In his novel The Vendor of Sweets, R. K. Narayan depicts the tensions and conflicts between East and West in terms of the tensions and conflicts between a father and a son and within the father himself.
Jagan is a conflicted man. He owns a successful sweet shop business even though his Ghandi-inspired principles do not allow him to eat sugar. He does, however, like the money that sugar brings him, and this suggests that he is at least partly influenced by the commercialism of the West. Further, Jagan prides himself in his humility, yet he is so proud that he will not consent to obtain modern medical treatment for his wife. She dies of a brain tumor. In other words, Jagan is something of a hypocrite. Even as he denies the values and developments of the West in some ways, he embraces them in others.
We should not be surprised, then, that Jagan's son Mali is nearly as conflicted as his father. Mali rejects his Eastern heritage almost completely. He dreams of becoming a writer, and he decides to travel to America to participate in a writing program. He steals money from his father to finance the trip. Mali becomes more and more Americanized over three years, eating beef and dating.

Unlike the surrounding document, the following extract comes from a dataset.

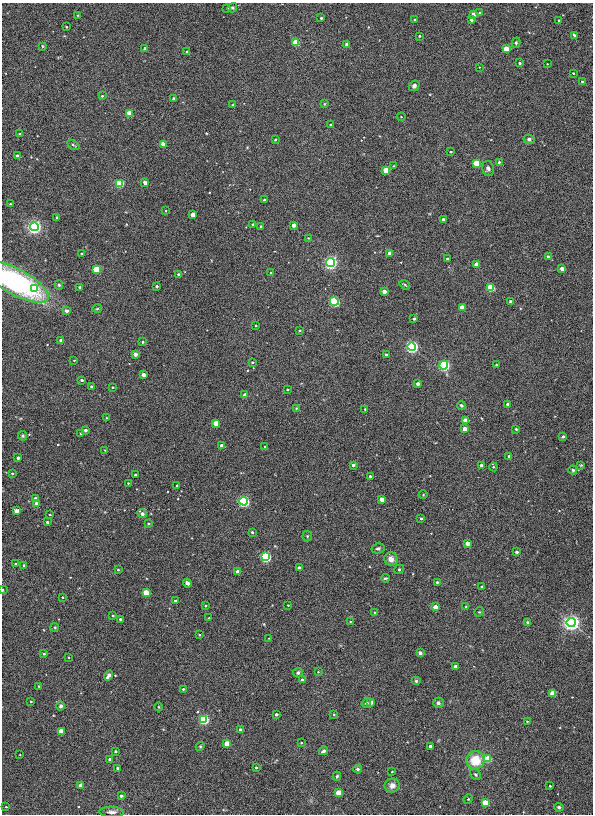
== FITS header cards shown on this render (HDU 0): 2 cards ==
NAXIS1  =                  591
NAXIS2  =                  812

Finally, he comes home, and when he does, he brings his "wife," Grace, with him. The couple are not actually married, which represents another rejection of Mali's traditional upbringing. Jagan wants to turn over the sweet shop business to Mali, but his son declines. He wants to start a writing business instead. Mali is even arrested at one point for violating the anti-alcohol law. He has clearly become completely immersed in Western culture.